Exquisite colonial-era paintings by artists such as Shaikh Zain ud-Din, Bhawani Das and Ghulam Ali Khan have been brought together for the first time in a major exhibition that shifts the focus from ‘Company School’ of painting to lesser known artists.

Titled ‘Forgotten Masters: Indian Painting for the East India Company’, the exhibition has opened at the Wallace Collection until April, showcasing artwork from various collections across the globe, curated by writer William Dalrymple.

The paintings were commissioned during the late eighteenth and nineteen centuries by East India Company officials and their wives, as well as by itinerant British artists and intellectuals passing through India for pleasure and instruction.

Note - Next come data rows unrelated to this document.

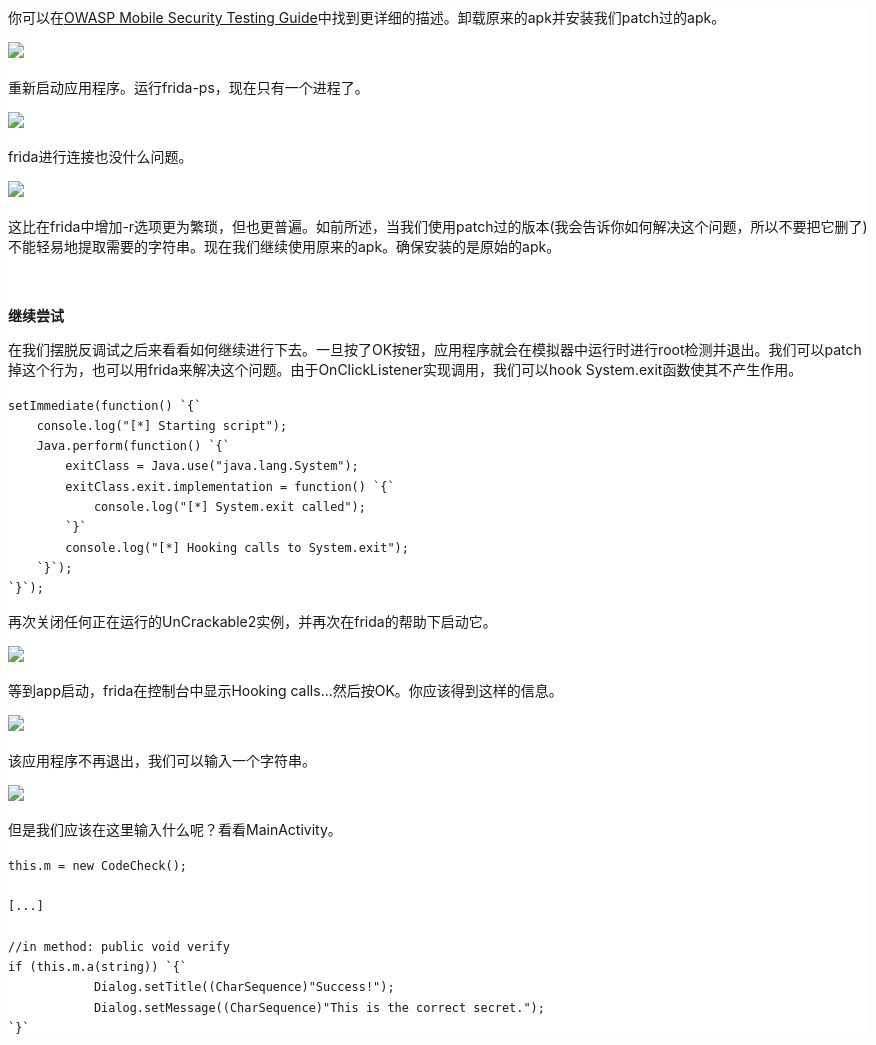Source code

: 你可以在[OWASP Mobile Security Testing Guide](https://github.com/OWASP/owasp-mstg/blob/master/Document/0x05c-Reverse-Engineering-and-Tampering.md#repackaging)中找到更详细的描述。卸载原来的apk并安装我们patch过的apk。

[![](https://p0.ssl.qhimg.com/t01d5c5540084a521a6.png)](https://p0.ssl.qhimg.com/t01d5c5540084a521a6.png)

重新启动应用程序。运行frida-ps，现在只有一个进程了。

[![](https://p5.ssl.qhimg.com/t0187987140c284d3cb.png)](https://p5.ssl.qhimg.com/t0187987140c284d3cb.png)

frida进行连接也没什么问题。

[![](https://p0.ssl.qhimg.com/t01ead21312c0bd7fd7.png)](https://p0.ssl.qhimg.com/t01ead21312c0bd7fd7.png)

这比在frida中增加-r选项更为繁琐，但也更普遍。如前所述，当我们使用patch过的版本(我会告诉你如何解决这个问题，所以不要把它删了)不能轻易地提取需要的字符串。现在我们继续使用原来的apk。确保安装的是原始的apk。<br>

<br>

**继续尝试**

在我们摆脱反调试之后来看看如何继续进行下去。一旦按了OK按钮，应用程序就会在模拟器中运行时进行root检测并退出。我们可以patch掉这个行为，也可以用frida来解决这个问题。由于OnClickListener实现调用，我们可以hook System.exit函数使其不产生作用。

```
setImmediate(function() `{`
    console.log("[*] Starting script");
    Java.perform(function() `{`
        exitClass = Java.use("java.lang.System");
        exitClass.exit.implementation = function() `{`
            console.log("[*] System.exit called");
        `}`
        console.log("[*] Hooking calls to System.exit");
    `}`);
`}`);
```

再次关闭任何正在运行的UnCrackable2实例，并再次在frida的帮助下启动它。 <br>

[![](https://p2.ssl.qhimg.com/t018e0625ed547fea75.png)](https://p2.ssl.qhimg.com/t018e0625ed547fea75.png)

等到app启动，frida在控制台中显示Hooking calls…然后按OK。你应该得到这样的信息。 <br>

[![](https://p0.ssl.qhimg.com/t01565cb87ac46459df.png)](https://p0.ssl.qhimg.com/t01565cb87ac46459df.png)

该应用程序不再退出，我们可以输入一个字符串。  

[![](https://p2.ssl.qhimg.com/t01e562f545d90d8067.png)](https://p2.ssl.qhimg.com/t01e562f545d90d8067.png)

但是我们应该在这里输入什么呢？看看MainActivity。

```
this.m = new CodeCheck();
 
[...]
 
//in method: public void verify
if (this.m.a(string)) `{`
            Dialog.setTitle((CharSequence)"Success!");
            Dialog.setMessage((CharSequence)"This is the correct secret.");
`}`
```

Comprising work from a variety of Indian traditions, organisers say the exhibition belatedly honours historically overlooked artists such as Shaikh Zain ud-Din, Bhawani Das, Shaikh Mohammad Amir of Karriah, Sita Ram, Bahadur Singh, Mihr Chand and Ghulam Ali Khan.

“The exhibition highlights the conversation between traditional Indian, Islamic and Western schools and features works from Mughal, Marathi, Punjabi, Pahari, Tamil and Telugu artists”, the organisers say.

The focus is on main centres of what has traditionally been described as the ‘Company School’ of painting: Calcutta and Lucknow, where Mughal painters from Murshidabad, Patna and Faizabad were employed; colonial Madras and Tanjore, where artists from south Indian traditions received patronage; and Delhi, where Mughal artists were based.

The exhibition includes a Mughal dagger, which was owned by a East India Company patron of this period: Claude Martin, who commissioned artists to create works of art depicting the flora, fauna and daily life in colonial India.

Xavier Bray of the Wallace Collection said: “We hope this exhibition will introduce a wider audience to one of the most interesting but often underappreciated phases of Indian painting, as well as explore the Wallace’s rich collection of Mughal arms and armour”.

Dalrymple added: “Forgotten Masters showcases the work of a series of extraordinary Indian artists, each with their own style and tastes and agency, whose brilliance has been frequently overlooked until now”.

“These masterpieces combine Indian and European influences to create rich, hybrid works which reflect the cultural fluidity of this period in India’s history.”